Work instruction -
Return every line of text from the items below without any changes, and leave the pictures out of your answer.

*** Data for review Section Begins ***

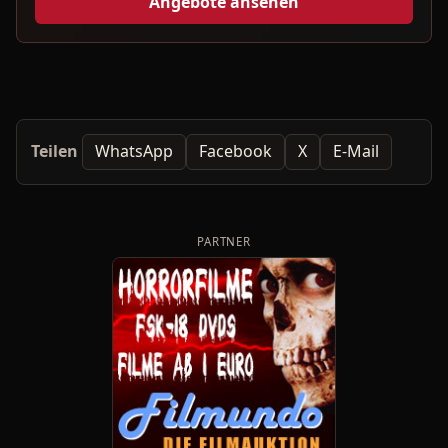
Angebote ansehen
Teilen
WhatsApp
Facebook
X
E-Mail
PARTNER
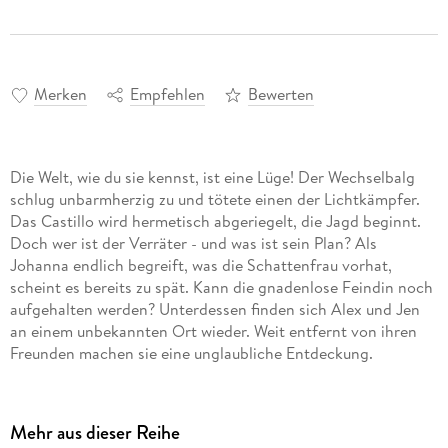
Merken
Empfehlen
Bewerten
Die Welt, wie du sie kennst, ist eine Lüge! Der Wechselbalg
schlug unbarmherzig zu und tötete einen der Lichtkämpfer.
Das Castillo wird hermetisch abgeriegelt, die Jagd beginnt.
Doch wer ist der Verräter - und was ist sein Plan? Als
Johanna endlich begreift, was die Schattenfrau vorhat,
scheint es bereits zu spät. Kann die gnadenlose Feindin noch
aufgehalten werden? Unterdessen finden sich Alex und Jen
an einem unbekannten Ort wieder. Weit entfernt von ihren
Freunden machen sie eine unglaubliche Entdeckung.
Machtvolle Zauber, gefährliche Artefakte, uralte Katakomben
und geheime Archive. Die Lichtkämpfer und der Rat des
Lichts - Johanna von Orleans, Leonardo da Vinci, und weitere
Mehr aus dieser Reihe
Größen der Menschheitsgeschichte - stellen sich gegen das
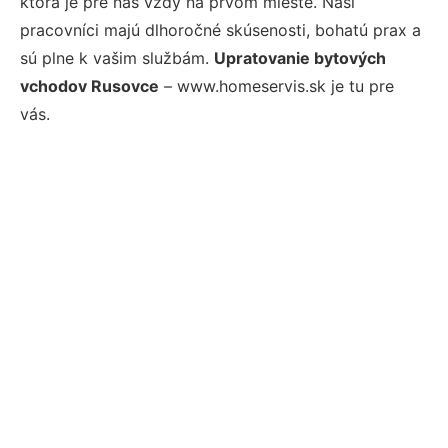
ktorá je pre nás vždy na prvom mieste. Naši
pracovníci majú dlhoročné skúsenosti, bohatú prax a
sú plne k vašim službám.
Upratovanie bytových
vchodov Rusovce
– www.homeservis.sk je tu pre
vás.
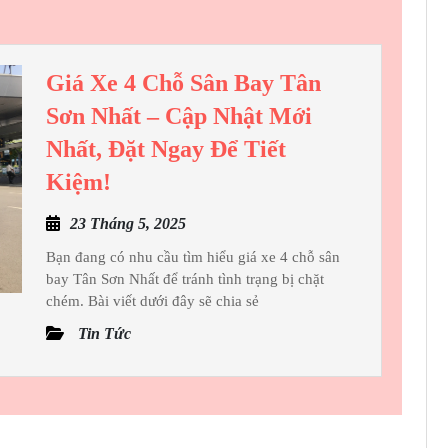
Kết
Bền
Vững
Giá Xe 4 Chỗ Sân Bay Tân
Cho
Sơn Nhất – Cập Nhật Mới
Website
Nhất, Đặt Ngay Để Tiết
Giá
Kiệm!
Xe
23
23 Tháng 5, 2025
4
Tháng
Chỗ
Bạn đang có nhu cầu tìm hiểu giá xe 4 chỗ sân
5,
bay Tân Sơn Nhất để tránh tình trạng bị chặt
Sân
2025
chém. Bài viết dưới đây sẽ chia sẻ
Bay
Tin Tức
Tân
Sơn
Nhất
–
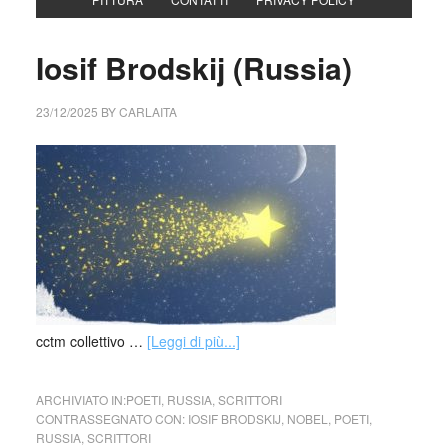
Iosif Brodskij (Russia)
23/12/2025
BY
CARLAITA
cctm collettivo …
[Leggi di più...]
ARCHIVIATO IN:
POETI
,
RUSSIA
,
SCRITTORI
CONTRASSEGNATO CON:
IOSIF BRODSKIJ
,
NOBEL
,
POETI
,
RUSSIA
,
SCRITTORI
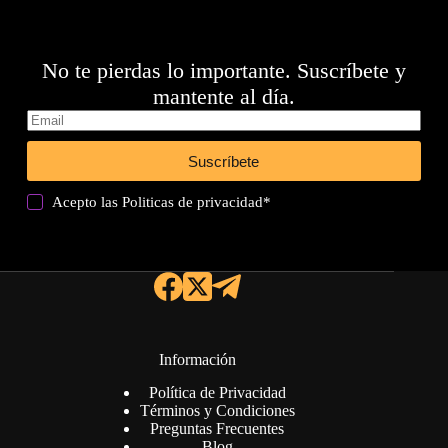
No te pierdas lo importante. Suscríbete y
mantente al día.
Suscríbete
Acepto las
Politicas de privacidad
*
Información
Política de Privacidad
Términos y Condiciones
Preguntas Frecuentes
Blog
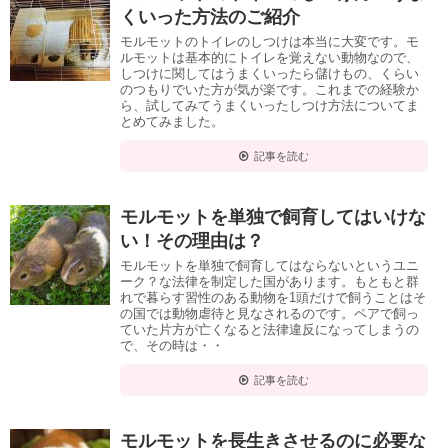
くいった方法のご紹介
モルモットのトイレのしつけは本当に大変です。モ
ルモットは基本的にトイレを覚えない動物なので、
しつけに関してはうまくいったら儲けもの、くらい
のつもりでいた方が気が楽です。これまでの経験か
ら、試してみてうまくいったしつけ方法についてま
とめてみました。
記事を読む
モルモットを単独で飼育してはいけな
い！その理由は？
モルモットを単独で飼育してはならないというユニ
ーク？な法律を制定した国があります。もともと群
れで暮らす習性のある動物を1頭だけで飼うことはそ
の国では動物虐待と見なされるのです。ペアで飼っ
ていた片方が亡くなると法律違反になってしまうの
で、その時は・・
記事を読む
モルモットを長生きさせるのに必要な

*** Data for review Section Ends ***

Task output -
Angebote ansehen
Teilen
WhatsApp
Facebook
X
E-Mail
PARTNER
Merken
Empfehlen
Bewerten
Die Welt, wie du sie kennst, ist eine Lüge! Der Wechselbalg
schlug unbarmherzig zu und tötete einen der Lichtkämpfer.
Das Castillo wird hermetisch abgeriegelt, die Jagd beginnt.
Doch wer ist der Verräter - und was ist sein Plan? Als
Johanna endlich begreift, was die Schattenfrau vorhat,
scheint es bereits zu spät. Kann die gnadenlose Feindin noch
aufgehalten werden? Unterdessen finden sich Alex und Jen
an einem unbekannten Ort wieder. Weit entfernt von ihren
Freunden machen sie eine unglaubliche Entdeckung.
Machtvolle Zauber, gefährliche Artefakte, uralte Katakomben
und geheime Archive. Die Lichtkämpfer und der Rat des
Lichts - Johanna von Orleans, Leonardo da Vinci, und weitere
Mehr aus dieser Reihe
Größen der Menschheitsgeschichte - stellen sich gegen das
ktorá je pre nás vždy na prvom mieste. Naši
pracovníci majú dlhoročné skúsenosti, bohatú prax a
sú plne k vašim službám.
Upratovanie bytových
vchodov Rusovce
– www.homeservis.sk je tu pre
vás.
Kết
Bền
Vững
Giá Xe 4 Chỗ Sân Bay Tân
Cho
Sơn Nhất – Cập Nhật Mới
Website
Nhất, Đặt Ngay Để Tiết
Giá
Kiệm!
Xe
23
23 Tháng 5, 2025
4
Tháng
Chỗ
Bạn đang có nhu cầu tìm hiểu giá xe 4 chỗ sân
5,
bay Tân Sơn Nhất để tránh tình trạng bị chặt
Sân
2025
chém. Bài viết dưới đây sẽ chia sẻ
Bay
Tin Tức
Tân
Sơn
Nhất
–
Iosif Brodskij (Russia)
23/12/2025
BY
CARLAITA
cctm collettivo …
[Leggi di più...]
ARCHIVIATO IN:
POETI
,
RUSSIA
,
SCRITTORI
CONTRASSEGNATO CON:
IOSIF BRODSKIJ
,
NOBEL
,
POETI
,
RUSSIA
,
SCRITTORI
No te pierdas lo importante. Suscríbete y
mantente al día.
Suscríbete
Acepto las
Politicas de privacidad
*
Información
Política de Privacidad
Términos y Condiciones
Preguntas Frecuentes
Blog
くいった方法のご紹介
モルモットのトイレのしつけは本当に大変です。モ
ルモットは基本的にトイレを覚えない動物なので、
しつけに関してはうまくいったら儲けもの、くらい
のつもりでいた方が気が楽です。これまでの経験か
ら、試してみてうまくいったしつけ方法についてま
とめてみました。
記事を読む
モルモットを単独で飼育してはいけな
い！その理由は？
モルモットを単独で飼育してはならないというユニ
ーク？な法律を制定した国があります。もともと群
れで暮らす習性のある動物を1頭だけで飼うことはそ
の国では動物虐待と見なされるのです。ペアで飼っ
ていた片方が亡くなると法律違反になってしまうの
で、その時は・・
記事を読む
モルモットを長生きさせるのに必要な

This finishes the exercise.